_SUPPLIED MATERIAL_
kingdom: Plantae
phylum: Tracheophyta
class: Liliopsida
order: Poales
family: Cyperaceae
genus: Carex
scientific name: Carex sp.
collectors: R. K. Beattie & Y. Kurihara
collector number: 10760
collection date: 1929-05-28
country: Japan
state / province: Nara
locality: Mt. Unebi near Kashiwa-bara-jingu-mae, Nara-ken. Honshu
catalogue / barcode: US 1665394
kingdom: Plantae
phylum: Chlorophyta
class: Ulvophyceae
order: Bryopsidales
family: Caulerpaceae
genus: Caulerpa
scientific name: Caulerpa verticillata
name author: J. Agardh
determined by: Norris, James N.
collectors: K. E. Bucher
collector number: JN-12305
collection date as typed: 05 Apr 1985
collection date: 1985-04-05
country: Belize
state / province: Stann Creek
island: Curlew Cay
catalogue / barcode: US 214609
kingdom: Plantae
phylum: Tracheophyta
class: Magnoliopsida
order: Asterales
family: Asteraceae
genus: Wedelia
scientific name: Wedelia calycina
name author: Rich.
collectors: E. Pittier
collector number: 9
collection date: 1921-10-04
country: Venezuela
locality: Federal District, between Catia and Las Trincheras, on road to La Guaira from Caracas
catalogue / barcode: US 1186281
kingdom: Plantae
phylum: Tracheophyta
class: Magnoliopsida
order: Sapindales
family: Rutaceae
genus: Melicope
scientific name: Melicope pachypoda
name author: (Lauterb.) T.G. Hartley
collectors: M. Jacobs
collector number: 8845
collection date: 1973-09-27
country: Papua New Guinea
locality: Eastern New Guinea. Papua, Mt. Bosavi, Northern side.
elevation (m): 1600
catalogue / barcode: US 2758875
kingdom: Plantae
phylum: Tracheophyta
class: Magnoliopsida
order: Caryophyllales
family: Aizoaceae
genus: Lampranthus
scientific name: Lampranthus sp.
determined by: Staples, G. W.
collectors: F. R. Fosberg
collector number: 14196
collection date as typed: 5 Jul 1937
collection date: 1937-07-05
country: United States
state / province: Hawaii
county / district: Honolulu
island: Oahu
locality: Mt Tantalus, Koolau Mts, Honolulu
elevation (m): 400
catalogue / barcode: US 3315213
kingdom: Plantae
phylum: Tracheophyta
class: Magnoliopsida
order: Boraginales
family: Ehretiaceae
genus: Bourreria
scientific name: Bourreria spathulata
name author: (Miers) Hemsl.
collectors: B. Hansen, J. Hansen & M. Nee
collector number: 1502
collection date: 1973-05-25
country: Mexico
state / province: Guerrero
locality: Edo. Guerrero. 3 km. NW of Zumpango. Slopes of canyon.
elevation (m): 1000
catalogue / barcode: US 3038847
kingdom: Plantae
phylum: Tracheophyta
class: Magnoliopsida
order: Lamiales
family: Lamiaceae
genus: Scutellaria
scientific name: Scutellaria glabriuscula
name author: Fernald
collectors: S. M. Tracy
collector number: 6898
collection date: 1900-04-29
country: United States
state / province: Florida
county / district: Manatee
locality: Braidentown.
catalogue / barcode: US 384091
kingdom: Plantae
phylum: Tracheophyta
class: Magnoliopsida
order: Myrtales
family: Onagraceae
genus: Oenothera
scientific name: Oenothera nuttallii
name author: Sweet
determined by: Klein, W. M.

_WHAT IS EXPECTED_
List each line of the material that contains the word "family", copying every such line in full.

_RESPONSE_
family: Cyperaceae
family: Caulerpaceae
family: Asteraceae
family: Rutaceae
family: Aizoaceae
family: Ehretiaceae
family: Lamiaceae
family: Onagraceae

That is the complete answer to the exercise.